Garlic planted for 2016.
Garlic planting day is always on the traditional Columbus Day. October 12. Planting garlic this fall is an anniversary for daysingarden blog since garlic planting was the first event of the 2015 season. Now the 2016 garlic crop has been planted. 1 whole year gone by. Wow. Above is a photo of the garlic cloves planted for 2016. Nice, don’t you think. Big and healthy looking.
In previous years, 64 garlic cloves, saved from the season before, were planted. Remember that each clove produces a new head of garlic with 8 cloves on average. That’s a nice bunch of garlic. But, we love garlic, and the supply has to last for a year. Also, I give garlic to several friends. So far this year, 24 heads of garlic have been given away. Approximately 9 heads were used for the seed crop, or clove crop, so to speak, for next year. That’s half the crop right there. Did I mention that we do love garlic. So, this fall, for the 2016 season, I decided to plant 72 cloves of garlic instead of the usual 64.
There’s another reason for this. For many years, I used 1 3′ by 3′ raised bed for the garlic. Planting 64 cloves in 1 3′ by 3′ bed meant planting the garlic cloves approximately 4″ apart. The resulting crop was OK, but I noticed that the garlic heads on the perimeter of the bed were always bigger. Last year, I thought perhaps planting garlic around the perimeters of several raised beds might be a good thing. Then, I thought, other crops could be planted in the middle of the beds. This didn’t work, mostly because the watering requirements are different for garlic and, say, spinach or lettuce. So I basically used 3 raised beds for garlic with the inside of the beds unproductive.

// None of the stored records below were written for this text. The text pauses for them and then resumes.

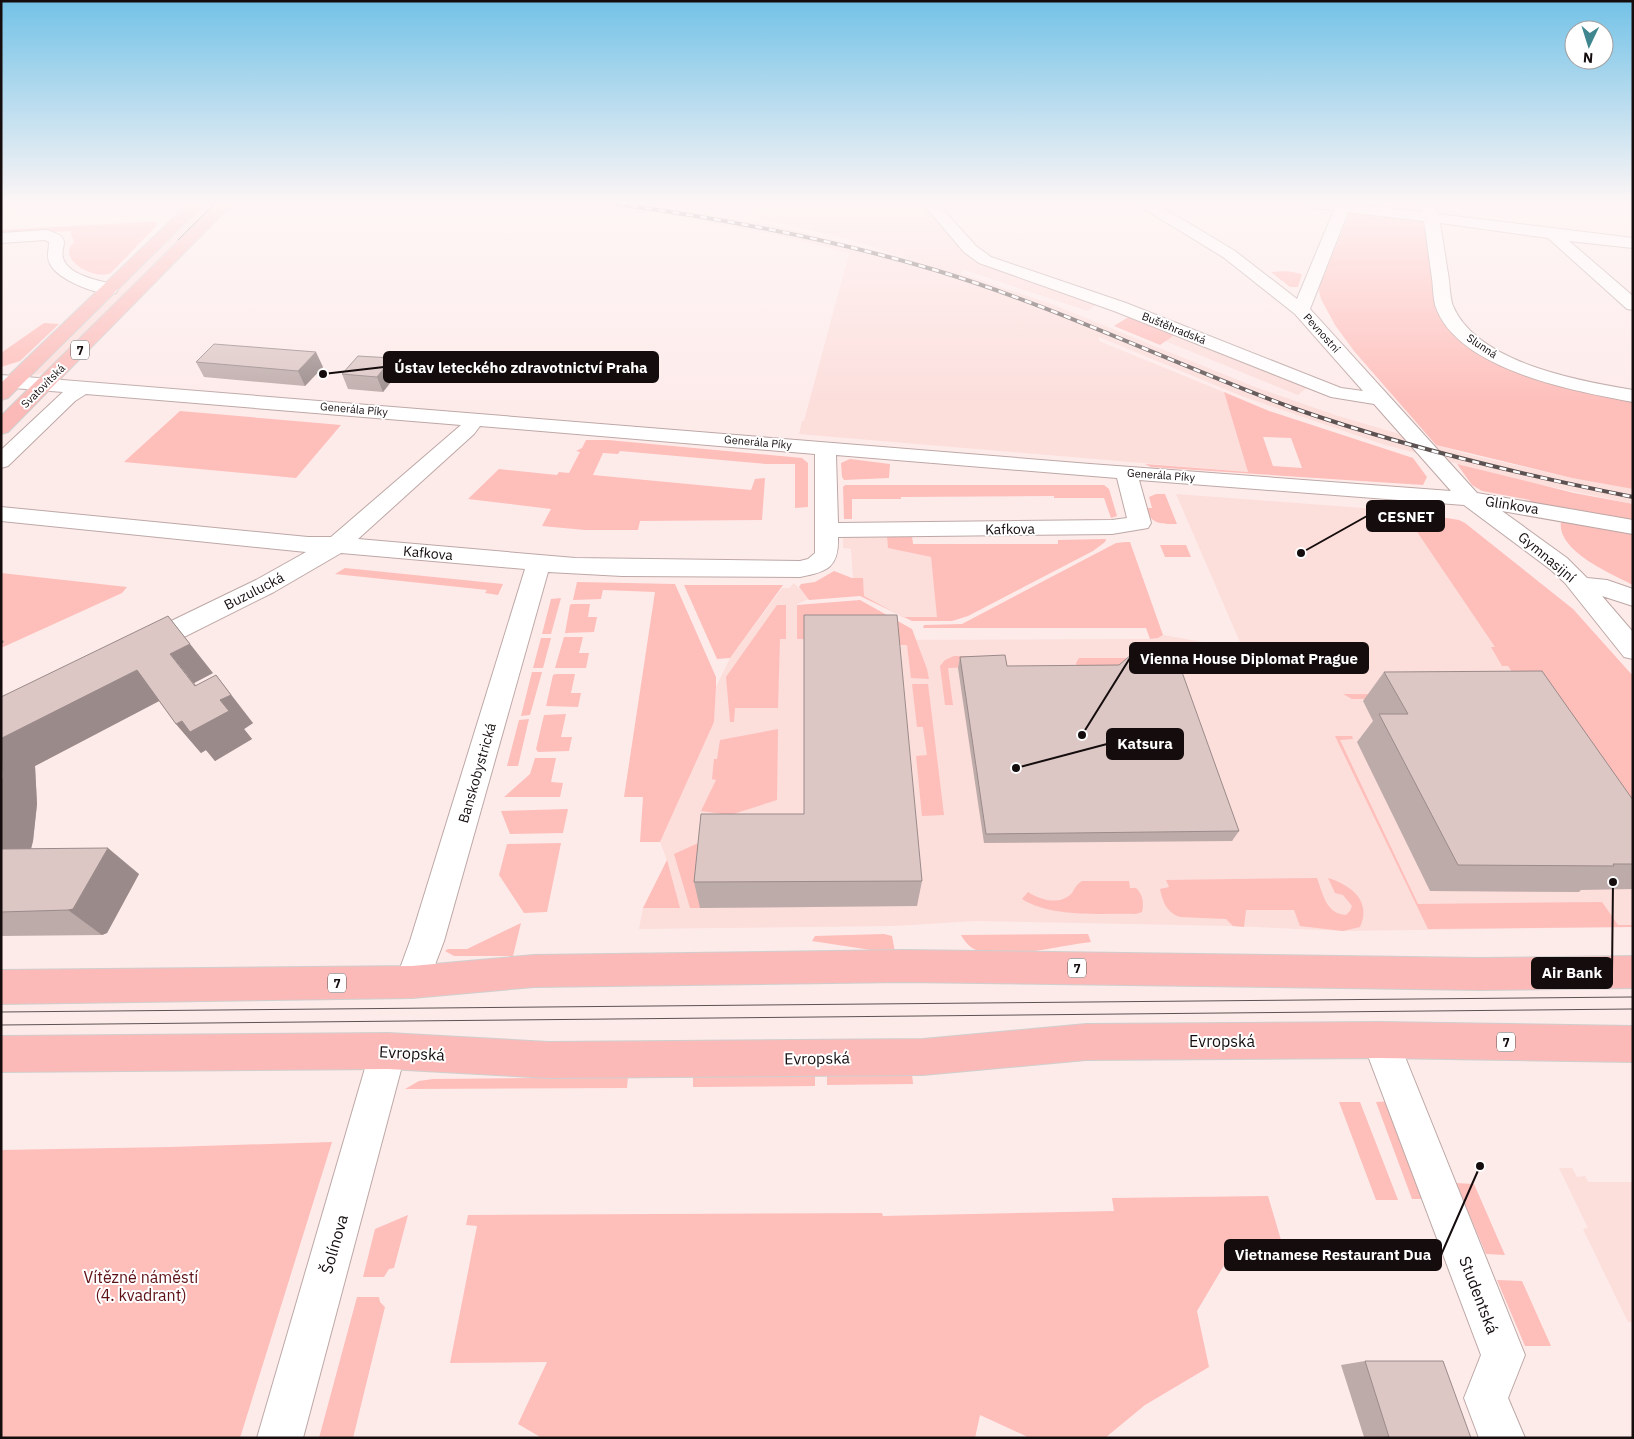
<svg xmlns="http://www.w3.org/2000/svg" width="1634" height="1439" viewBox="0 0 1634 1439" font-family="'IBM Plex Sans',sans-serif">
<rect width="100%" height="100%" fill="#fdebea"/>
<g fill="#fcdedb">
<path d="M 1,204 L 76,204 L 1,214 Z"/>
<path d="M 205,204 L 217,204 L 48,372 L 34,375 L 33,372 Z"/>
<path d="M 582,204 L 649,204 L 698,211 L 785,228 L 916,261 L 845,238 L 747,216 L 764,204 L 926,204 L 975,261 L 1098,303 L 1088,311 L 964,270 L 960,273 L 1054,305 L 1255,387 L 1335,415 L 1467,454 L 1572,478 L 1633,489 L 1633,504 L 1519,480 L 1382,444 L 1244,397 L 1099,337 L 1099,341 L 1224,392 L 1248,472 L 799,434 L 802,421 L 804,421 L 849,253 L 776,235 L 690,219 Z"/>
<path d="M 1176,334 L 1309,386 L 1298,395 L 1165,341 Z"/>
<path d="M 1176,494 L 1403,511 L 1453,519 L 1633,767 L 1633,927 L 1343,931 L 1233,926 L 975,921 L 894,926 L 639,929 L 643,908 L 667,860 L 660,842 L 714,722 L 716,687 L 730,658 L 782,588 L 789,588 L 794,583 L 808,598 L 811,598 L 797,604 L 797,639 L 855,640 L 1150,639 L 1158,638 L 1163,635 L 1243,649 Z"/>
<path d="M 843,537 L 887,537 L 888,548 L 931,557 L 938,617 L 903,617 L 864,596 L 863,579 L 853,578 L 851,549 L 843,548 Z"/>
<path d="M 1559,1168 L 1572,1168 L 1577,1177 L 1585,1176 L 1588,1182 L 1633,1182 L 1633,1322 L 1628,1322 L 1583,1229 L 1588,1228 Z"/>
</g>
<g fill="#febeba" fill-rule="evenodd">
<path d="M 1350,212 L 1425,220 L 1443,317 L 1540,379 L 1565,387 L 1633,401 L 1633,489 L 1572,478 L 1436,445 L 1354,351 L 1335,325 L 1321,299 L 1319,291 L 1320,275 L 1324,275 Z"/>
<path d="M 148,222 L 156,222 L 157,225 L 111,273 C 95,281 55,259 74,242 L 70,231 L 1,235 L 1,230 Z"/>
<path d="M 1287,271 L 1302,274 L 1298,287 L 1290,287 L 1271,272 Z"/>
<path d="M 1130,316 L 1176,334 L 1160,345 L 1114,326 Z"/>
<path d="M 44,323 L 59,324 L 20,361 L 1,367 L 1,353 Z"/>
<path d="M 1224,392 L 1269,411 L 1413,458 L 1427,477 L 1423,485 L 1151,467 L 1145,464 L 1248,472 ZM 1263,437 L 1291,438 L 1302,468 L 1273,466 Z"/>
<path d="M 180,411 L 341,425 L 296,478 L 124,462 Z"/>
<path d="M 586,440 L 608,440 L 802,458 L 808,463 L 808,507 L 795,508 L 795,464 L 766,464 L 620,451 L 618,454 L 603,453 L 593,475 L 751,490 L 755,479 L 765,478 L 762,520 L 640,521 L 638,530 L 585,530 L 542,526 L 551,509 L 468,499 L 499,469 L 557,475 L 559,472 L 569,473 L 580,452 L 576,451 L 582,448 Z"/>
<path d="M 850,459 L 890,464 L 889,478 L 844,480 L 842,477 L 841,463 Z"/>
<path d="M 1457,464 L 1574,493 L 1633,504 L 1633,522 L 1531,503 L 1530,500 L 1482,491 L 1472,485 Z"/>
<path d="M 845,485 L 1104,485 L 1109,489 L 1117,516 L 1111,518 L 1104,498 L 1054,498 L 1054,496 L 901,497 L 901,499 L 852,499 L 852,519 L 844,519 L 843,487 Z"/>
<path d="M 1156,494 L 1165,494 L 1177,524 C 1163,524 1150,525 1146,508 L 1152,508 L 1149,497 Z"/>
<path d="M 1403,511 L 1459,520 L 1465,523 L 1573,609 L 1633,676 L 1633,854 L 1515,698 L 1352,699 L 1343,694 L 1528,695 L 1508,666 L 1502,666 L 1491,647 L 1495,647 Z"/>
<path d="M 1561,521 L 1633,532 L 1633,585 C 1612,574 1556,551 1561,521 Z"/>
<path d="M 891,535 L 912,535 L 913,544 L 1058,544 L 1058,540 L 1106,539 L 1105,542 L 1093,551 L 968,616 L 952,621 L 912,621 L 860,596 L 809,600 L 799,587 L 801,584 L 815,582 L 834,571 L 852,578 L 863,578 L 864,596 L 903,617 L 937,617 L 931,557 L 888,548 L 887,537 Z"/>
<path d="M 1126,542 L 1130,542 L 1163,635 L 1158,638 L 1150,639 L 1146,628 L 923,628 L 924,625 L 962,624 L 1116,543 Z"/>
<path d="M 1160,545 L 1186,545 L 1191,557 L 1165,557 Z"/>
<path d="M 345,568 L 503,584 L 498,595 L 485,593 L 487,590 L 335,574 Z"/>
<path d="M 1,573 L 127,587 L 122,593 L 1,648 L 1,644 L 4,642 L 1,638 Z"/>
<path d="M 577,582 L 675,584 L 716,677 L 716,687 L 714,722 L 660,842 L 640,842 L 643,797 L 624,797 L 655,592 L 603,590 L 601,599 L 573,600 Z"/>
<path d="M 684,585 L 783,585 L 730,658 L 717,659 Z"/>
<path d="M 561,598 L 551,634 L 542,634 L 551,599 Z"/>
<path d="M 860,600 L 912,629 L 927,669 L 929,679 L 911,678 L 907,645 L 855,644 L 854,640 L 797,639 L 797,605 Z"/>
<path d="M 572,604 L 590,604 L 588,617 L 597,617 L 594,632 L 565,633 L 570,605 Z"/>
<path d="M 777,605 L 786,605 L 786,639 L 780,639 L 778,708 L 735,708 L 734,722 L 730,722 L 726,677 Z"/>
<path d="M 564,637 L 583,637 L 579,653 L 589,653 L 586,668 L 555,668 Z"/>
<path d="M 541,638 L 551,638 L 543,668 L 533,668 Z"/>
<path d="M 954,656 L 991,656 L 976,667 L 948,668 L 953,705 L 945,705 L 940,666 L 945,660 Z"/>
<path d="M 1079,658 L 1151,658 L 1079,675 L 1076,663 Z"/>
<path d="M 532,672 L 542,672 L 530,715 L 521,716 Z"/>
<path d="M 556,674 L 575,674 L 571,693 L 581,693 L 578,707 L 546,706 L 553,675 Z"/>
<path d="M 912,684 L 928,684 L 944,815 L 922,816 L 916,756 L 927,755 L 923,727 L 917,727 Z"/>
<path d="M 566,714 L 561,737 L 572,737 L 569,751 L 538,752 L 536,749 L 544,715 Z"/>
<path d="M 529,719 L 518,766 L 507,766 L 519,720 Z"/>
<path d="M 778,729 L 777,800 L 730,815 L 701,811 L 716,780 L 712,779 L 714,759 L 717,759 L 720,740 Z"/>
<path d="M 1335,736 L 1352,736 L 1353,739 L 1340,740 L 1418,904 L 1602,902 L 1618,925 L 1633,925 L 1633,927 L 1428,929 Z"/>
<path d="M 535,758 L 556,758 L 551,782 L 563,783 L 560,797 L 504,797 L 530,774 Z"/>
<path d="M 568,809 L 563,833 L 510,834 L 501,811 Z"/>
<path d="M 705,840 L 700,908 L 690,908 L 674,854 Z"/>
<path d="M 561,843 L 547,912 L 524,913 L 499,875 L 507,844 Z"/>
<path d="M 667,860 L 680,908 L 643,908 Z"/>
<path d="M 1317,878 C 1323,894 1326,914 1346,915 L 1350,911 L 1352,906 L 1343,895 L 1335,893 L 1328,878 C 1351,885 1372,901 1360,927 L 1343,931 L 1300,926 L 1294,910 L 1246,910 L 1244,927 L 1233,926 L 1226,919 L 1180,917 C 1166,912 1163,902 1160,889 L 1169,887 L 1166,880 Z"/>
<path d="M 1082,881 L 1129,881 L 1130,888 L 1136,888 C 1143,894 1144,904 1142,912 L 1136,914 C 1100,913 1052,918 1022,899 L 1028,892 C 1040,900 1060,906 1072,893 C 1075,888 1077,884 1082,881 Z"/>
<path d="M 521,923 L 513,956 L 454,956 L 445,951 L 448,949 L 467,949 Z"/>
<path d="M 884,934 L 892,936 L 895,952 L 871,950 L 812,941 L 815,936 Z"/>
<path d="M 1088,934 L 1091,942 C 1061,945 1001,962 974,949 C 968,946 964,940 961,935 Z"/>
<path d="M 912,1074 L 913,1084 L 827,1085 L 827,1076 Z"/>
<path d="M 815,1076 L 815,1086 L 693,1087 L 693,1077 Z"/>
<path d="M 628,1077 L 627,1088 L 405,1089 L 419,1081 L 433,1079 Z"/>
<path d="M 1393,1101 L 1434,1199 L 1412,1199 L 1376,1102 Z"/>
<path d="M 1339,1102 L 1360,1102 L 1398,1200 L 1376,1200 Z"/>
<path d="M 332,1142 L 240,1438 L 1,1438 L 1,1150 L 170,1147 Z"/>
<path d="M 1456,1183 L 1474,1184 L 1505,1255 L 1486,1254 Z"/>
<path d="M 1268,1196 L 1281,1240 L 1239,1240 L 1197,1311 L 1209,1367 L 1145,1405 L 1105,1438 L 1030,1438 L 980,1415 L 975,1438 L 542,1438 L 518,1424 L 547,1362 L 450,1363 L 477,1226 L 466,1225 L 468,1215 L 882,1213 L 883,1216 L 1114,1211 L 1112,1198 Z"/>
<path d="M 408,1215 L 394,1268 L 389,1269 L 384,1277 L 363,1277 L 375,1229 Z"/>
<path d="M 1497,1280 L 1522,1281 L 1551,1346 L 1525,1346 Z"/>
<path d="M 357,1297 L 379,1297 L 380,1302 L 385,1307 L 353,1438 L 319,1438 Z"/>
</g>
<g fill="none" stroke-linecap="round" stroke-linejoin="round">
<defs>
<g id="minor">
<path d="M 923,204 L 938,204 L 976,246 L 991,257 L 1126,303 L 1341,388 L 1363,391 L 1295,314 L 1223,257 L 1136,204 L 1155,204 L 1187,222 L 1235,251 L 1297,299 L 1334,210 L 1313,208 L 1306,204 L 1360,204 L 1422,212 L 1420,204 L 1434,204 L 1438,214 L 1633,238 L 1633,248 L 1569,241 L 1633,296 L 1633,310 L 1627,309 L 1548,238 L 1440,223 C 1443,242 1446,261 1449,280 C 1450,288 1450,298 1453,306 C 1477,363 1579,381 1633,390 L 1633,402 C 1575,391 1456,370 1435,305 C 1433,296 1433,286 1432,278 C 1429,259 1427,240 1424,221 L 1348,212 L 1310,309 L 1477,493 L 1633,520 L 1633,534 L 1502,511 L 1567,558 L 1587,578 L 1607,580 L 1633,589 L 1633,606 L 1602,596 L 1633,632 L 1633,659 L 1624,657 L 1565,583 L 1551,570 L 1464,505 L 1139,480 L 1151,523 L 1148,528 L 1112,534 L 838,537 C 839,567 828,572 800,577 L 622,576 L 548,572 L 444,941 L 424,994 L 412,998 L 400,994 L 395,982 L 410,941 L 525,569 L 341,553 L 274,592 L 154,652 L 145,654 L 136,652 L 132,645 L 136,638 L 256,580 L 306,552 L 1,521 L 1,507 L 308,537 L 331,537 L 461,425 L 86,394 L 75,401 L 8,466 L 1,468 L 1,450 L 63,392 L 1,387 L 1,375 L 1090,464 L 1451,491 L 1374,404 L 1331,397 L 1114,311 L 979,263 L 964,252 ZM 480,426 L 815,454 L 815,553 L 808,559 L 800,561 L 575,558 L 358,539 L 474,434 ZM 836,455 L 1117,478 L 1127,518 L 1112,520 L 838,523 Z"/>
<path d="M 46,230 C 79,239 54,247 66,264 C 76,277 101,281 116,285 L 118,289 L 116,293 C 100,297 58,280 50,264 C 46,257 49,250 49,242 L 45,240 L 1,243 L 1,233 Z"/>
<path d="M 1380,1022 L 1393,1027 L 1525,1355 L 1508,1398 L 1525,1438 L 1479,1438 L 1464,1398 L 1481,1355 L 1362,1040 L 1367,1027 Z"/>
<path d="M 388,1033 L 401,1038 L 406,1051 L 303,1438 L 257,1438 L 370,1051 L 375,1038 Z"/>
</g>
<g id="major">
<path d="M 188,204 L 204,204 L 8,398 L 1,400 L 1,383 Z"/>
<path d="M 216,204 L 232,204 L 8,432 L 1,434 L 1,416 Z"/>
<path d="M 903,950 L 1481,958 L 1633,956 L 1633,988 L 1481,990 L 903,982 L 534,987 L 412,998 L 1,1004 L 1,970 L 412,966 L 534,955 Z"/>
<path d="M 1380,1022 L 1633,1026 L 1633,1062 L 1380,1058 L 1086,1060 L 923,1075 L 549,1078 L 388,1069 L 1,1072 L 1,1036 L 388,1033 L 549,1042 L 923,1039 L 1086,1024 Z"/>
</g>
</defs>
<use href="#minor" stroke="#bda8a6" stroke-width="2"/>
<use href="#major" stroke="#d0cfcf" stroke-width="2"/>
<use href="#minor" fill="#fff" fill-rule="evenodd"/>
<use href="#major" fill="#fbbab7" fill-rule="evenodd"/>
<g stroke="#5d5252" stroke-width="1">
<path d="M 178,240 L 214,204"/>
<path d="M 1,1012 L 1633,997"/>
<path d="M 1,1025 L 1633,1009"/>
</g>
<defs>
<path id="rail" d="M 617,204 C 725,219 831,239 935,270 C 1058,307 1173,364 1293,408 C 1404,447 1518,474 1633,497"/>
</defs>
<use href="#rail" stroke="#5d5252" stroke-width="4"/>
<use href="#rail" stroke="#fff" stroke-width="2.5" stroke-dasharray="7" stroke-linecap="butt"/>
</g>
<g fill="#bdaba9">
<path d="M 392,358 L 398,373 L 383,392 L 348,389 L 342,374 Z"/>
<path d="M 196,362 L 323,367 L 305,386 L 204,377 Z"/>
<path d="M 960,657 L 1007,666 L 1239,831 L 1232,841 L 984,843 L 958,668 Z"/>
<path d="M 1384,672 L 1633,800 L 1633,889 L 1581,890 L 1579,892 L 1430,891 L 1357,742 L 1373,721 L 1363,701 Z"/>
<path d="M 213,673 L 194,683 L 196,686 L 253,723 L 244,729 L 252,739 L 215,761 L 206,750 L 201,753 L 176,724 L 159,701 L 35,766 L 37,804 L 33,841 L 31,849 L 139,874 L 107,933 L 102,935 L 1,936 L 1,697 Z"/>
<path d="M 804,814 L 922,881 L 917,906 L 700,908 L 694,882 Z"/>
<path d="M 1365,1361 L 1471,1438 L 1350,1438 L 1364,1437 L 1341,1365 Z"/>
</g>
<g fill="#9a8b8a">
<path d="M 316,352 L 323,367 L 305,386 L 298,371 Z"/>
<path d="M 392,358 L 398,373 L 383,392 L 377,377 Z"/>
<path d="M 168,616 L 213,673 L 194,683 L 219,715 L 170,654 Z"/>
<path d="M 1,638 L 4,642 L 1,644 Z"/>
<path d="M 137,670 L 163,699 L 35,766 L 37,804 L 33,841 L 24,875 L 1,859 L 1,731 Z"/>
<path d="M 216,675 L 253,723 L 244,729 L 252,739 L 215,761 L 206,750 L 201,753 L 176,724 L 220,700 Z"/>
<path d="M 108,848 L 139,874 L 107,933 L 102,935 L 68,910 Z"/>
</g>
<g fill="#dcc7c5" stroke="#9a8b8a">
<path d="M 214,344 L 316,352 L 298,371 L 196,362 Z"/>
<path d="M 358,356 L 392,358 L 377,377 L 342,374 Z"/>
<path d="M 804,615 L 897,615 L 922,881 L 694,882 L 701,814 L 804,814 Z"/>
<path d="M 168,616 L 190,644 L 170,654 L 195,686 L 216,675 L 231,695 L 220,700 L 229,711 L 190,732 L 182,721 L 176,724 L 137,670 L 2,738 L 3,777 L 1,790 L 1,697 Z"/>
<path d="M 1155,647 L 1173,647 L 1239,831 L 986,834 L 960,657 L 1005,655 L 1007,666 L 1119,665 L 1132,654 L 1150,653 Z"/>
<path d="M 1542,671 L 1633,800 L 1633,864 L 1613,864 L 1614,866 L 1458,865 L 1379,714 L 1408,714 L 1384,672 Z"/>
<path d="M 108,848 L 73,909 L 68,910 L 1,912 L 1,849 Z"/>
<path d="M 1365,1361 L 1443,1361 L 1471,1438 L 1375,1438 L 1389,1437 Z"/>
</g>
<linearGradient id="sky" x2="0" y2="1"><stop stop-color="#73c2e7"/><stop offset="0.5" stop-color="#fef6f6"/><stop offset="1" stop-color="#fef6f6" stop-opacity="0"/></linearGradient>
<rect width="1634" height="406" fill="url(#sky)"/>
<g text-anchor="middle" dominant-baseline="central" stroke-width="4" stroke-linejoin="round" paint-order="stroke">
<g font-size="11" fill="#150d0d" stroke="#fff">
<text transform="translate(1174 328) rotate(22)">Buštěhradská</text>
<text transform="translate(1322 333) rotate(48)">Pevnostní</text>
<text transform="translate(1482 346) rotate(34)">Slunná</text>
<text transform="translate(43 386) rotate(-45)">Svatovítská</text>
<text transform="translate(354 409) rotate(5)">Generála Píky</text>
<text transform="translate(758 442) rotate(5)">Generála Píky</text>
<text transform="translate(1161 475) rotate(4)">Generála Píky</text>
</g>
<g fill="#fff" stroke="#5b5656" stroke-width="1">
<rect x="71" y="340.5" width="18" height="19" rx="4"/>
<rect x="1068" y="958.5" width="18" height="19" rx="4"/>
<rect x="328" y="973.5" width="18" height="19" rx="4"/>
<rect x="1497" y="1032.5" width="18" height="19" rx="4"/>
</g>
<g font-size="12" font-weight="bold" fill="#150d0d">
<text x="80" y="350">7</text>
<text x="1077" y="968">7</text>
<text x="337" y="983">7</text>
<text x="1506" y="1042">7</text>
</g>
<g font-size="14" fill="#150d0d" stroke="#fff">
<text transform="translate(1512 505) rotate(9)">Glinkova</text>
<text transform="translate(1010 529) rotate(-1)">Kafkova</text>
<text transform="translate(428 553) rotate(5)">Kafkova</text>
<text transform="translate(1547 557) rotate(40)">Gymnasijní</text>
<text transform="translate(254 591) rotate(-27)">Buzulucká</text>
<text transform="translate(477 773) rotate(-74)">Banskobystrická</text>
</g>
<g font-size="16" fill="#150d0d" stroke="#fff">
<text x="1222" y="1041">Evropská</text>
<text transform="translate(412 1053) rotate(3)">Evropská</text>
<text transform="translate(817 1058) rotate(-1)">Evropská</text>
<text transform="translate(334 1244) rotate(-74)">Šolínova</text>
<text transform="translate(1479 1295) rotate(69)">Studentská</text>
</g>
<g font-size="16" fill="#5e1115" stroke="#fff">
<text x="141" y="1277">Vítězné náměstí<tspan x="141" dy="18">(4. kvadrant)</tspan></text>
</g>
</g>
<path fill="none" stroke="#150d0d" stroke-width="2" d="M323 374L384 367M1301 553L1367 516M1082 735L1130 658M1016 768L1107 744M1613 882L1612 973M1480 1166L1441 1255"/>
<g fill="#150d0d" stroke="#fff" stroke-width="2">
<circle cx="323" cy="374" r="5"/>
<circle cx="1301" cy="553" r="5"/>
<circle cx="1082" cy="735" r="5"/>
<circle cx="1016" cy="768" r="5"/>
<circle cx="1613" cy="882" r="5"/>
<circle cx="1480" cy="1166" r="5"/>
</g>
<g fill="#150d0d" stroke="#150d0d" stroke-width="2">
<rect x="384" y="352" width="274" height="30" rx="5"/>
<rect x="1367" y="501" width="77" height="30" rx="5"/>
<rect x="1130" y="643" width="238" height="30" rx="5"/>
<rect x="1107" y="729" width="76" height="30" rx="5"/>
<rect x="1532" y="958" width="80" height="30" rx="5"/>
<rect x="1225" y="1240" width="216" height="30" rx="5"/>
</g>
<g font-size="15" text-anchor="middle" font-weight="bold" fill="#fff">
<text x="521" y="373">Ústav leteckého zdravotnictví Praha</text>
<text x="1406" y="522">CESNET</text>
<text x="1249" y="664">Vienna House Diplomat Prague</text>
<text x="1145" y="749">Katsura</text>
<text x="1572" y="978">Air Bank</text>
<text x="1333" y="1260">Vietnamese Restaurant Dua</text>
</g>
<rect width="1634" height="1439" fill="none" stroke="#150d0d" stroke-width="5"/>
<g transform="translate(1589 45) rotate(184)"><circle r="24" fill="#ffffff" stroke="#a19e9e"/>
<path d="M0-4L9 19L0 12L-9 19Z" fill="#3f868f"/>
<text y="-8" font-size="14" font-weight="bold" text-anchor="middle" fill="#150d0d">N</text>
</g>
</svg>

This year, I planted garlic in 2 3′ by 3′ raised beds using 72 garlic cloves. So, that meant 6 rows of 6 cloves in each bed, with the cloves planted 6″ apart instead of 4″ apart. All this sounds rather tedious, I know. But I need to write it down for future reference. If this planting scheme produces bigger heads of garlic on the inside as well as the outside of the raised beds, I will have increased my garlic crop by 8 heads of garlic and used 2 raised beds instead of 3. Sounds good to me.
I used the broadfork to loosen the soil in the beds on 2 separate days, adding compost and rock phosphate each day. I dibbled in the garlic cloves. See previous posts on garlic for this Eliot Coleman technique, which he describes in The Winter Harvest Handbook. It is important to keep the tops of the garlic cloves about 1″ underground. When the soil is loose–a good thing–it’s often the case that the cloves slide down 2″ or more. When the cloves are planted too deep, the resulting heads tend to be much smaller. So, take the time to fill the dibble holes back in if they are too deep, making sure that the top of the garlic clove is no more than 1″ underground. This is important and worth the time spent.
I covered the beds with a fluffy layer of salt hay and watered them in. Watering should be repeated through the fall if there is no rain. I also watered in some Neptune’s Harvest fish fertilizer–another good source of phosphate. Phosphate is necessary for developing root structure. The idea is that the garlic will start to grow a root structure but will probably not show signs of life aboveground. Next spring, the garlic will be the first crop to appear in the vegetable garden and will have that good root structure to start it on its way to a new bumper crop of garlic. That’s the plan.
I could add a photo here of the 2 raised beds where the garlic was planted. But they look empty, so what’s the use. Time for photos when the garlic starts to grow early next spring.